Besucher können mit einer Atemschutzmaske und in Begleitung eines Feuerwehrmanns einzeln und für wenige Minuten den Synagogenraum mit seiner lebensgefährlichen Konzentration an Kohlenmonoxid betreten. Die Aktion soll an jedem Sonntag – außer am Ostersonntag – bis 30. April erneut stattfinden.
Mit zahlreichen drastischen Aktionen, die sich gegen Rassismus und Ausbeutung wandten, hat sich der aus Madrid stammende und in Mexiko-Stadt lebende Künstler bereits in den vergangenen Jahren in der Kunstszene einen Namen gemacht.
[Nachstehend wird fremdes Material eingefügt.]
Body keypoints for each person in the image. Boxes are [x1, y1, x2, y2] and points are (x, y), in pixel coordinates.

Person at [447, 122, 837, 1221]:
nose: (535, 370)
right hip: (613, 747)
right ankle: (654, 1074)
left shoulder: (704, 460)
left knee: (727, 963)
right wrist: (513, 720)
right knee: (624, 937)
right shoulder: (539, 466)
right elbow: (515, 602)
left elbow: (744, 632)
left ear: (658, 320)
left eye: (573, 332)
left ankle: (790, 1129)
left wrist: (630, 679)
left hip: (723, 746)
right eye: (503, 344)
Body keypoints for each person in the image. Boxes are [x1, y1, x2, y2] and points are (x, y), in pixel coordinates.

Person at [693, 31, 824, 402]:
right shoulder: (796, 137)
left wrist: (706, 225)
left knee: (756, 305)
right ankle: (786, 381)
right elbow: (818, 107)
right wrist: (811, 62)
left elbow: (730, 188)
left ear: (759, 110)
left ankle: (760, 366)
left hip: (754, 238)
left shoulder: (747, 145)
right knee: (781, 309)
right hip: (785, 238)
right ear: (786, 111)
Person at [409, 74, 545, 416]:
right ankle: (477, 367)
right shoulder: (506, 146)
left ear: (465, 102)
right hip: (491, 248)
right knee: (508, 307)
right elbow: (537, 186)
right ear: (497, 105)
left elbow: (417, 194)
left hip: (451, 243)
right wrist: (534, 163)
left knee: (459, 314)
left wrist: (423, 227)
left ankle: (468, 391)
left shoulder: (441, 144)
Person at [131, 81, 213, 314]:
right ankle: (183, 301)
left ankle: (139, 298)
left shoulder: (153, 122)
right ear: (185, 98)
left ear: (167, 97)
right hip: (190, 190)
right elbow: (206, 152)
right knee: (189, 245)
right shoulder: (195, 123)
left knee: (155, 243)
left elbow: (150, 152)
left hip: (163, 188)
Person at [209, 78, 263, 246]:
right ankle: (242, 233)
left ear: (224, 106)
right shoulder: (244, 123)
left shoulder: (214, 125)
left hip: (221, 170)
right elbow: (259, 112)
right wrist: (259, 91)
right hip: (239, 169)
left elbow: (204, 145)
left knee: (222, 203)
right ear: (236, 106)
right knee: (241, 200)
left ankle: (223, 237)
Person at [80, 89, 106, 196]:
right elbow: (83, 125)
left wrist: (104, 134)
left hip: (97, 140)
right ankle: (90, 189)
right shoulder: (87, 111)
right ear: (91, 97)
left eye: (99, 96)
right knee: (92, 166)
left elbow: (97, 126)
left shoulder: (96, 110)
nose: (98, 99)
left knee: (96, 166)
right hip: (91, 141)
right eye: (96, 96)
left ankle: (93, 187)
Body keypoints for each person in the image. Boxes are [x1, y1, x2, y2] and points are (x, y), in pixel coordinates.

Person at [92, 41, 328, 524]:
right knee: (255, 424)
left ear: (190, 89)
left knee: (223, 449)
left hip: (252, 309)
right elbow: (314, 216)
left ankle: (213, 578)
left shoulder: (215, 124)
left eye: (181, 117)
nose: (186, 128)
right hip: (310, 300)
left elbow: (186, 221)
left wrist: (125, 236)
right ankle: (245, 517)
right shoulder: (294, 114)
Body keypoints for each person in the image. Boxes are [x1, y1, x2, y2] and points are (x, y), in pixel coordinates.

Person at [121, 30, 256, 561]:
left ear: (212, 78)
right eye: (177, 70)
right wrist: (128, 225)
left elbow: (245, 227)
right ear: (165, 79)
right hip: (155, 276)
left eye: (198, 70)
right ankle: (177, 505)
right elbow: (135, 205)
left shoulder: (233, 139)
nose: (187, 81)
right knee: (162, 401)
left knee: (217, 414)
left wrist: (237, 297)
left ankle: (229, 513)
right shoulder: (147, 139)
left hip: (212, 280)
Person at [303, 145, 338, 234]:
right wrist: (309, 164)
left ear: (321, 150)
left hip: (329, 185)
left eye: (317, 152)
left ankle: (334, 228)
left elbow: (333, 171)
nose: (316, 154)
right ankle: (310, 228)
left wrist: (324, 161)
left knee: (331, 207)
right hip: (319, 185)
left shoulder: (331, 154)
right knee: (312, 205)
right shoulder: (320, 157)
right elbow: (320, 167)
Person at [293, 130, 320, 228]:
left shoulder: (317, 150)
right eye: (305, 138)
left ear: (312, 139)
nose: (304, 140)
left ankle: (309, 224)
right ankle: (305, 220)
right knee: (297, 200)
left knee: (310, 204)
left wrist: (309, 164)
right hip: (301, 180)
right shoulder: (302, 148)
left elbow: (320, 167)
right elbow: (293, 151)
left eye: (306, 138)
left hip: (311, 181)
So mauerte er auf der Biennale von Venedig den spanischen Pavillon zu, den nur Spanier nach Vorlage ihres Passes betreten durften, oder tätowierte jungen Arbeitslosen eine lange Linie auf den Rücken.
Der Zentralrat der Juden in Deutschland kritisierte die Kunstaktion scharf. Das Einleiten von Auspuffgasen in den ehemaligen jüdischen Betraum sei „eine Beleidigung der Opfer“, sagte der Generalsekretär des Zentralrats der Juden in Deutschland, Stephan J. Kramer, am Sonntag in Berlin. Die „niveaulose“ Aktion „geht über die Grenzen dessen, was angemessen ist, weit hinaus“. Er frage sich, warum die Opfer und nicht die Täter provoziert würden, sagte Kramer.